Example input:
SELECT * FROM test; id | percent ----+---------- 1 | 50 2 | 35 3 | 15 (3 rows)
How would you write such query, that on average 50% of time i could get the row with id=1, 35% of time row with id=2, and 15% of time row with id=3?
I tried something like SELECT id FROM test ORDER BY p * random() DESC LIMIT 1
, but it gives wrong results.

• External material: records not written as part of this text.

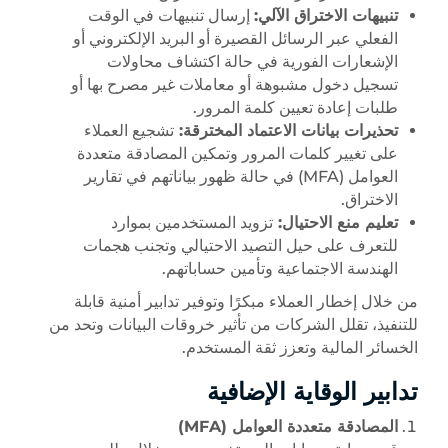
تنبيهات الاختراق الآلي:
إرسال تنبيهات في الوقت
الفعلي عبر الرسائل القصيرة أو البريد الإلكتروني أو
الإشعارات الفورية في حالة اكتشاف محاولات
تسجيل دخول مشبوهة أو معاملات غير مصرح بها أو
طلبات إعادة تعيين كلمة المرور.
تحذيرات بيانات الاعتماد المخترقة:
تشجيع العملاء
على تغيير كلمات المرور وتمكين المصادقة متعددة
العوامل (MFA) في حالة ظهور بياناتهم في تقارير
الاختراق.
تعليم منع الاحتيال:
تزويد المستخدمين بموارد
للتعرف على حيل التصيد الاحتيالي وتجنب هجمات
الهندسة الاجتماعية وتأمين حساباتهم.
من خلال إخطار العملاء مبكرًا وتوفير تدابير أمنية قابلة
للتنفيذ، تقلل الشركات من تأثير خروقات البيانات وتحد من
الخسائر المالية وتعزز ثقة المستخدم.
تدابير الوقاية الإضافية
المصادقة متعددة العوامل (MFA)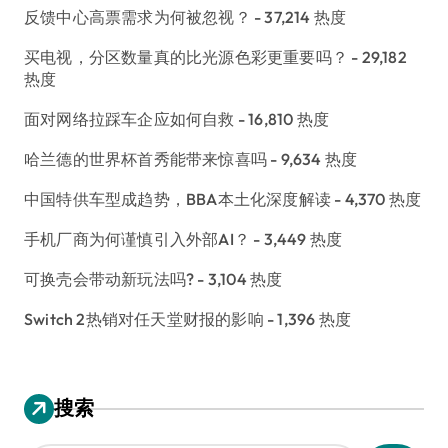
反馈中心高票需求为何被忽视？
- 37,214 热度
买电视，分区数量真的比光源色彩更重要吗？
- 29,182
热度
面对网络拉踩车企应如何自救
- 16,810 热度
哈兰德的世界杯首秀能带来惊喜吗
- 9,634 热度
中国特供车型成趋势，BBA本土化深度解读
- 4,370 热度
手机厂商为何谨慎引入外部AI？
- 3,449 热度
可换壳会带动新玩法吗?
- 3,104 热度
Switch 2热销对任天堂财报的影响
- 1,396 热度
搜索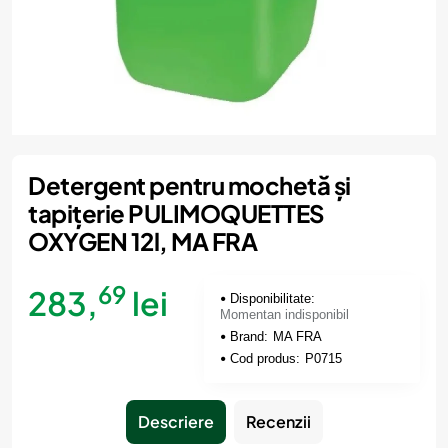
Momentan indisponibil
Detergent pentru mochetă și
tapițerie PULIMOQUETTES
OXYGEN 12l, MA FRA
69
283,
lei
Disponibilitate:
Momentan indisponibil
Brand:
MA FRA
Cod produs:
P0715
Descriere
Recenzii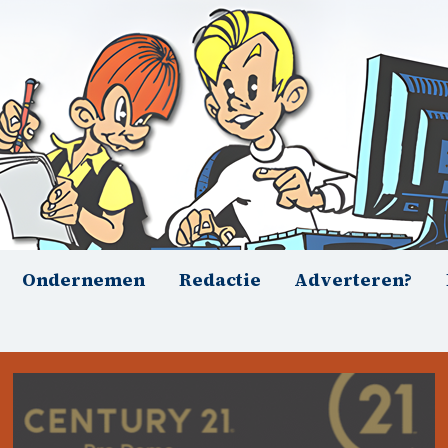
Ondernemen
Redactie
Adverteren?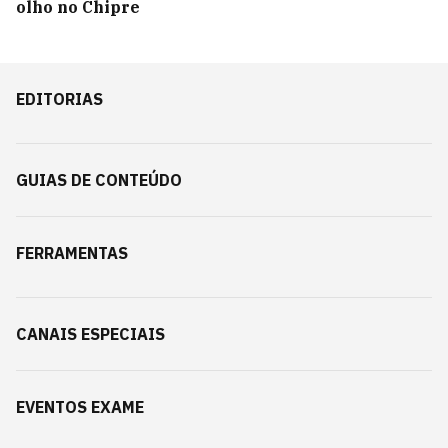
olho no Chipre
EDITORIAS
GUIAS DE CONTEÚDO
FERRAMENTAS
CANAIS ESPECIAIS
EVENTOS EXAME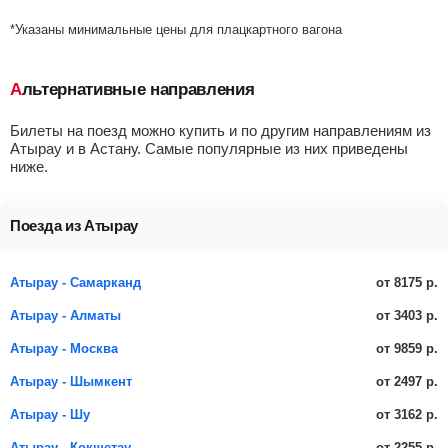
*Указаны минимальные цены для плацкартного вагона
Альтернативные направления
Билеты на поезд можно купить и по другим направлениям из
Атырау и в Астану. Самые популярные из них приведены
ниже.
Поезда из Атырау
от 8175 р.
Атырау - Самарканд
от 3403 р.
Атырау - Алматы
от 9859 р.
Атырау - Москва
от 2497 р.
Атырау - Шымкент
от 3162 р.
Атырау - Шу
от 2255 р.
Атырау - Кокшетау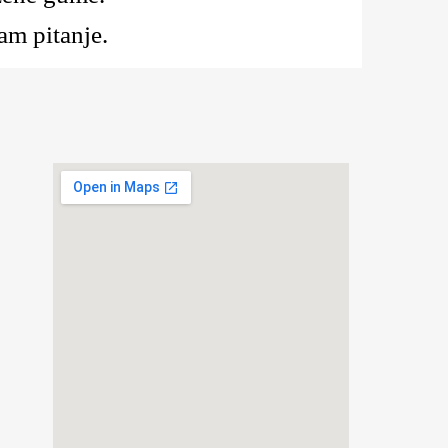
am pitanje.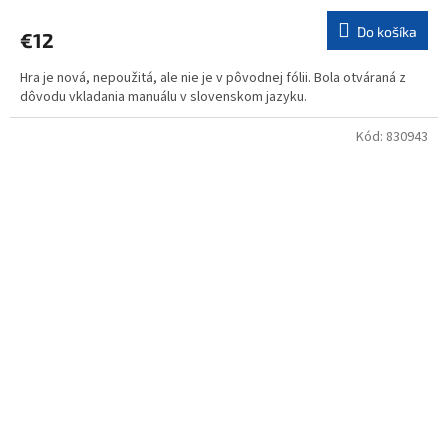
Do košíka
€12
Hra je nová, nepoužitá, ale nie je v pôvodnej fólii. Bola otváraná z
dôvodu vkladania manuálu v slovenskom jazyku.
Kód:
830943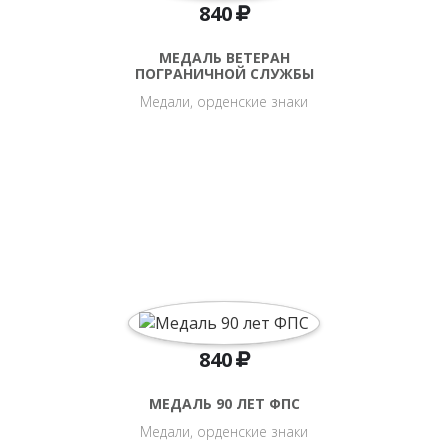
840
МЕДАЛЬ ВЕТЕРАН
ПОГРАНИЧНОЙ СЛУЖБЫ
Медали, орденские знаки
840
МЕДАЛЬ 90 ЛЕТ ФПС
Медали, орденские знаки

After 10,000 runs I get a distribution like: {1=6293, 2=3302, 3=405}
, but I expected the distribution to be nearly: {1=5000, 2=3500, 3=1500}
.
Any ideas?
This should do the trick:
WITH CTE AS (
SELECT random() * (SELECT SUM(percent) FROM YOUR_TABLE) R
)
SELECT *
FROM (
SELECT id, SUM(percent) OVER (ORDER BY id) S, R
FROM YOUR_TABLE CROSS JOIN CTE
) Q
WHERE S >= R
ORDER BY id
LIMIT 1;
The sub-query Q
gives the following result:
1 50
2 85
3 100
We then simply generate a random number in range [0, 100) and pick the first row that is at or beyond that number (the WHERE
clause). We use common table expression (WITH
) to ensure the random number is calculated only once.
BTW, the SELECT SUM(percent) FROM YOUR_TABLE
allows you to have any weights in percent
- they don't strictly need to be percentages (i.e. add-up to 100).